Está reventada, más bien. Y no puede seguir así.

¿Por qué vivir con este problema?

¿Por qué?

La pregunta se le ha alojado en su cabeza de unos días para acá.

Ha dejado que permanezca. No la espanta sino permite que haga eco.

¿Por qué?

Permite que cale más. Que arrecie su efecto.

¿Por qué no buscarle una solución y superar el asunto?

Eso.

Sacarlo del medio.

Vivir en la solución y no en el problema, se dice a su favor.

El remedio.

Solucionar y ser feliz.

Empoderarse y ser feliz. Lo pronuncia y ríe.

Empoderarse.

Feliz.

A la mierda el sofocamiento.

El sufrimiento nunca es opción.

Ella es joven. Tiene el futuro por delante. Se lo dijo su propia madre tantas veces antes de romper. Joven. Guapa. Brillante. Talentosa. Mírame a mí, también le dijo alguna vez, me puse a parir y se me fue la vida en esas.

Olympe piensa en todo eso.

Solucionar. Ahí la llave, la puerta.

Solucionar y hacer suyo el tiempo.

Solo suyo.

Toca ya.

Antes que se le vaya la vida.

 

Sábado.

Mañana fresca.

Unos pájaros revolotean en las ramas cercanas a su balcón. No sabe qué son, pero le encanta escucharlos. Y verlos. Muy reconfortante mientras toma su jugo verde.

Olympe ya decidió.

Solucionará su problema.

Esta segura.

Y muy tranquila. Confía que todo saldrá bien.

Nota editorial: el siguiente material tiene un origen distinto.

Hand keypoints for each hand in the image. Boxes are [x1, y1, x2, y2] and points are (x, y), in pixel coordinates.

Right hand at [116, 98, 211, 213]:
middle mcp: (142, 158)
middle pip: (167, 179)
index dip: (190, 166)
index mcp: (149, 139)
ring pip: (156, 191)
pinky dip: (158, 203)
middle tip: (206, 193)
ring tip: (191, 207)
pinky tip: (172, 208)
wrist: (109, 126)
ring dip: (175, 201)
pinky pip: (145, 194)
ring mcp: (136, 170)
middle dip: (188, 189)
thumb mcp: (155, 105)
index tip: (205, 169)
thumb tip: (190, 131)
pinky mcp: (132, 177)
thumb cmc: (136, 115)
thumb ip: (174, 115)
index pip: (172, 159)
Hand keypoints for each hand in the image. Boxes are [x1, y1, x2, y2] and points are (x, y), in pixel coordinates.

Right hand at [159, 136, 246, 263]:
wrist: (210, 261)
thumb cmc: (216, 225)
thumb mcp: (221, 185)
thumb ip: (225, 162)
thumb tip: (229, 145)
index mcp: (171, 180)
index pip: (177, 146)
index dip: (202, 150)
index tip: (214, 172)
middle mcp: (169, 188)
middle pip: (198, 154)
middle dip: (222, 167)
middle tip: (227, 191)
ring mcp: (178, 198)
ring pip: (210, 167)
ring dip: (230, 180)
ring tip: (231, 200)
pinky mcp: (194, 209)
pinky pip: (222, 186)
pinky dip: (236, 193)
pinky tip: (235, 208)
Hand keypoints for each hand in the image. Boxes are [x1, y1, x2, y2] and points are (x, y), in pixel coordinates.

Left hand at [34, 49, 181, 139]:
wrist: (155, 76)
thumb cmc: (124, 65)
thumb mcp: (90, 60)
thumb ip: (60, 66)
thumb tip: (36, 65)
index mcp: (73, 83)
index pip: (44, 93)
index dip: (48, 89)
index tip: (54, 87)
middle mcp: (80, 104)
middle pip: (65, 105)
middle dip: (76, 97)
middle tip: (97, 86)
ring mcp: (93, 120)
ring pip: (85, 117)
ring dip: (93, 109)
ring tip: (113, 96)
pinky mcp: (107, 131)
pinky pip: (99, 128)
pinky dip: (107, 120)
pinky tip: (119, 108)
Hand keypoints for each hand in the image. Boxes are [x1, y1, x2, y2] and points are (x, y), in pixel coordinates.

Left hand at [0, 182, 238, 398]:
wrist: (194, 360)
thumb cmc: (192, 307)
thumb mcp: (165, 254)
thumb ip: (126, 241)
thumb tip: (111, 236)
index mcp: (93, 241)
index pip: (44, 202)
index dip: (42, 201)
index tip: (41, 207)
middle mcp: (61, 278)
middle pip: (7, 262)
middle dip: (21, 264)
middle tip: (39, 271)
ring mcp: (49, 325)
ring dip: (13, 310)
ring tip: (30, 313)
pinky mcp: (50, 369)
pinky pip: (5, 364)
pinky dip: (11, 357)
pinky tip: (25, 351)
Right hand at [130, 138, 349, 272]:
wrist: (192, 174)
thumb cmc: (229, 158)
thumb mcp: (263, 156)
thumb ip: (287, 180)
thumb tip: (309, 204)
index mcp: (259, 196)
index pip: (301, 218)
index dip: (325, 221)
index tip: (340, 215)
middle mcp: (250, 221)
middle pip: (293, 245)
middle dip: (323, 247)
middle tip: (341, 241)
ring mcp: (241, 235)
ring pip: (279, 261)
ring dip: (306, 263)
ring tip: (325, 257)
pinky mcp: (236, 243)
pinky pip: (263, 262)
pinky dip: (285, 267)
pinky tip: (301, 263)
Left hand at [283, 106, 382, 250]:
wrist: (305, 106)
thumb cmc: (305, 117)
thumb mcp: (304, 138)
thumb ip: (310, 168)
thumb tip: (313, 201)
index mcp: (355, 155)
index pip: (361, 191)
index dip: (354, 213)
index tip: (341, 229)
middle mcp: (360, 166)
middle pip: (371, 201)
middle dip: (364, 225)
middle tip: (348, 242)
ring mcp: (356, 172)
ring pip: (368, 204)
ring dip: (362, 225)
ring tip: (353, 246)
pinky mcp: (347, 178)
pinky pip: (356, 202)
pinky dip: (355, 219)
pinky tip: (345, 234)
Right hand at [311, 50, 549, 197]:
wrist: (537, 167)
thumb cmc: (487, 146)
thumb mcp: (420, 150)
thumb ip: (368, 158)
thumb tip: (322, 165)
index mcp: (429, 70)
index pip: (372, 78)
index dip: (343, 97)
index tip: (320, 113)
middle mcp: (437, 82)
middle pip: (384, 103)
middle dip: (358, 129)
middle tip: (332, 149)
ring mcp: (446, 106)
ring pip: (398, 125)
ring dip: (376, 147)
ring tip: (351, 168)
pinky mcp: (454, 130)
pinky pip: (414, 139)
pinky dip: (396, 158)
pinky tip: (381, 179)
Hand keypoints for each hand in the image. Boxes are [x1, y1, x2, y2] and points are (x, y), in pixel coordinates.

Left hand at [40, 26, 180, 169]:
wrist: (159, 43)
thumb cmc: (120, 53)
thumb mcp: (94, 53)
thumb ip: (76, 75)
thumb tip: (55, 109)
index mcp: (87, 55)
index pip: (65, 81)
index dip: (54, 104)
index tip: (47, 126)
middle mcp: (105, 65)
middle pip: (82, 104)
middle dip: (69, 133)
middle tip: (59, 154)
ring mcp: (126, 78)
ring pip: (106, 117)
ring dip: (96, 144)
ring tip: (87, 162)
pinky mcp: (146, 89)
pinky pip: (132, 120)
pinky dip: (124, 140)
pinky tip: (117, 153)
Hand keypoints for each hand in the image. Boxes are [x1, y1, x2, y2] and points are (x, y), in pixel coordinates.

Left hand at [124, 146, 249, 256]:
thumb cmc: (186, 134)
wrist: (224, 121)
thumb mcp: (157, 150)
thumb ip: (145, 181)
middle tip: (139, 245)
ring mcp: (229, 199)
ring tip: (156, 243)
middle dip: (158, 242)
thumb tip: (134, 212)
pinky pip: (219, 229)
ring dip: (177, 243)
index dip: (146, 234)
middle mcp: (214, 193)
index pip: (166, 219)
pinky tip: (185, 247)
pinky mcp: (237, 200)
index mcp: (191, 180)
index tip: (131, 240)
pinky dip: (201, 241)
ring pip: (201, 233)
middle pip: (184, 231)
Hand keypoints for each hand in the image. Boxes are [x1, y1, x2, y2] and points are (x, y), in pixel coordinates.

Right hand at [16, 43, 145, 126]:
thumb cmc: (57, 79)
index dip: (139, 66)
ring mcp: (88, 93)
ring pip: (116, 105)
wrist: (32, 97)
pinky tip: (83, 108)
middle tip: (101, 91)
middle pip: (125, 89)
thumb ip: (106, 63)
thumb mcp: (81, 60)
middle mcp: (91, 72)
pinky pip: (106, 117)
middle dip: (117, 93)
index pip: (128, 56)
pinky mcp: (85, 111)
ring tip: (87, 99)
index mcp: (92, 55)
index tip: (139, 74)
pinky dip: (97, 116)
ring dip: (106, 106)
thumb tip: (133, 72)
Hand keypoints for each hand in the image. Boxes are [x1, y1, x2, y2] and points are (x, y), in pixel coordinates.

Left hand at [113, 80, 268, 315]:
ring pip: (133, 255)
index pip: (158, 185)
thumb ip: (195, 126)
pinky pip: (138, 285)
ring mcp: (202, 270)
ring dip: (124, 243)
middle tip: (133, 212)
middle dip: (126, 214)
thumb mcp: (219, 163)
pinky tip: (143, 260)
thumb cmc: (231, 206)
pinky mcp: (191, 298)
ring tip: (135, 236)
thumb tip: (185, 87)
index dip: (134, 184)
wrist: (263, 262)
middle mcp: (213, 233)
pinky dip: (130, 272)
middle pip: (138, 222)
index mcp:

No prevé contratiempos.

 

El niño duerme. Tempranito le dio una ligera dosis de medicina para alergias. Solo un poco para sosegarlo.

Lo mira en su pequeña cuna.

Sería tan fácil ponerle una almohada encima. Prensar un poquito. Pero no.

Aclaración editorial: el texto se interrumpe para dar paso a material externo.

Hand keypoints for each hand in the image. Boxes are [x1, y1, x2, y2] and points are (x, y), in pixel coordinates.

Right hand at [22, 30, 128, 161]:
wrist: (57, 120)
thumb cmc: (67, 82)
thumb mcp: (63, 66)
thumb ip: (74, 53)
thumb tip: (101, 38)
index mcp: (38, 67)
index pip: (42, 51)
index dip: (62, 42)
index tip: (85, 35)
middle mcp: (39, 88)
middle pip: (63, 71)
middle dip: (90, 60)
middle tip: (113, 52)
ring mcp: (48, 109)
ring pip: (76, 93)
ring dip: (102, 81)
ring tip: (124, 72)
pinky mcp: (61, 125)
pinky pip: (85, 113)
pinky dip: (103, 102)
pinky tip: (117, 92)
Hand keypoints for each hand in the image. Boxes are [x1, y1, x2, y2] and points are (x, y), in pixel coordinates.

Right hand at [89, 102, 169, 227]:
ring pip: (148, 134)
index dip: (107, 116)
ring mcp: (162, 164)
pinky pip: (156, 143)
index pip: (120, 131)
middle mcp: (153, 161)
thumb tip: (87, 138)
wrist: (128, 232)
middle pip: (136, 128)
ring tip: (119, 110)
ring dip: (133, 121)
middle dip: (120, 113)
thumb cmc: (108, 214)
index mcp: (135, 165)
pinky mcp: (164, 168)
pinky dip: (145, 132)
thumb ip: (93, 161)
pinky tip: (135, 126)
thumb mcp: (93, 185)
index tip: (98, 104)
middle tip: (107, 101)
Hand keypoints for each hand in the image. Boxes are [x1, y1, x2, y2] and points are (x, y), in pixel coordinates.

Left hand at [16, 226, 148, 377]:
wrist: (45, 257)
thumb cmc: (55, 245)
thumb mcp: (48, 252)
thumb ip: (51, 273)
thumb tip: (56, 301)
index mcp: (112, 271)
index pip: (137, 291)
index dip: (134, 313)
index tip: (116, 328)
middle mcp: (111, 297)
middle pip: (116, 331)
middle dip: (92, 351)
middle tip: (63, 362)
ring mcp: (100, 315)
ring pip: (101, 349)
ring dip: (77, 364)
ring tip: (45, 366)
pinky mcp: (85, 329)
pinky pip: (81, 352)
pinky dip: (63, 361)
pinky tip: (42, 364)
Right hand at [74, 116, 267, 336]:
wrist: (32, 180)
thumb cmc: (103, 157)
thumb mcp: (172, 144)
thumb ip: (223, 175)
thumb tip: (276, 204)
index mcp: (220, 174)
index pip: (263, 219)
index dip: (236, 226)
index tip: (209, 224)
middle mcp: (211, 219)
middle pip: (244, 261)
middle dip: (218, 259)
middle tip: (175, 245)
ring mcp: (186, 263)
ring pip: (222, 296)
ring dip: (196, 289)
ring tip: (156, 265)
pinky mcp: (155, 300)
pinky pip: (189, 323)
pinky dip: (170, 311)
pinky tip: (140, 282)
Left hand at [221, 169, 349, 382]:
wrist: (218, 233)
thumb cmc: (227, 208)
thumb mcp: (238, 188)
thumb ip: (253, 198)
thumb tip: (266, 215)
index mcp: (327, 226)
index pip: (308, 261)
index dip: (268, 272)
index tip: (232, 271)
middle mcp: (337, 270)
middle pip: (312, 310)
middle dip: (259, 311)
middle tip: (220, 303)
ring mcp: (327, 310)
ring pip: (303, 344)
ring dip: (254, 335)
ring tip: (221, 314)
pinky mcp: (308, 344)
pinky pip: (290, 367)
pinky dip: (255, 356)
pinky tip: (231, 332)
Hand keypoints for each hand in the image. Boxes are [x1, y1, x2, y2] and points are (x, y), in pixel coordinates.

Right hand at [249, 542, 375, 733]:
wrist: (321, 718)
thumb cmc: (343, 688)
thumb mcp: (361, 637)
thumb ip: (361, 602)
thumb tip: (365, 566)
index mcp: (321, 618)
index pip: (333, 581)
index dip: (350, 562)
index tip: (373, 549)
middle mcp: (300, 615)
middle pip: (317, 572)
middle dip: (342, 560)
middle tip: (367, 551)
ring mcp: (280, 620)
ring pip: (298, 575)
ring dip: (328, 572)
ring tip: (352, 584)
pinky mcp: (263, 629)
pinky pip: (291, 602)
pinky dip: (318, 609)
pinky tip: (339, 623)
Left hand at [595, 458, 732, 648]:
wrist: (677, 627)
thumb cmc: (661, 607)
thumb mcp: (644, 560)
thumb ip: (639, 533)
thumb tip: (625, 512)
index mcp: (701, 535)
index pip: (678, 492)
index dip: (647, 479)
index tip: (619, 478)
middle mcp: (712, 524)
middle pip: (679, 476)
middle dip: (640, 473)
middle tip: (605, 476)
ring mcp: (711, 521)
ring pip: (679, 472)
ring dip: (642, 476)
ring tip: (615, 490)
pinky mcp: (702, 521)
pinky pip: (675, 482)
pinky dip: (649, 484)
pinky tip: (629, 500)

Lo toma, envuelto en sus sabanas, y lo mete dentro de la lavadora. Ese modernísimo aparato diseñado para alivianar la vida doméstica.

Adiós, Nicos, dice antes de cerrar la tapa.

Le regala un beso que suena al fruncir los labios.

Elige el ciclo delicado. Puro antojo. Sin detergente. Estaría demás.

Aprieta el botón.

La máquina funciona inmediatamente.

Apenas se oyen los ruidos de su eficiente mecanismo digital.

 

Del cuerpo dispondrá luego. El triturador de alimentos. Otra ventaja al alcance de su mano.

Olympe cierra los ojos.

Inhala y exhala varias veces.

Siente su cuello destensarse.

Una brisa entra por el balcón y ella, de pie junto a la mesa del comedor, la disfruta. Su bata juega al ritmo del viento.

El silencio. Lo goza, al fin.

La tranquilidad.

La deleitable despreocupación luego de tres semanas infernales atendiendo al niño.

Ni se pregunta qué hacer a continuación.

Respuesta sobradamente obvia. Una larga y merecida siesta.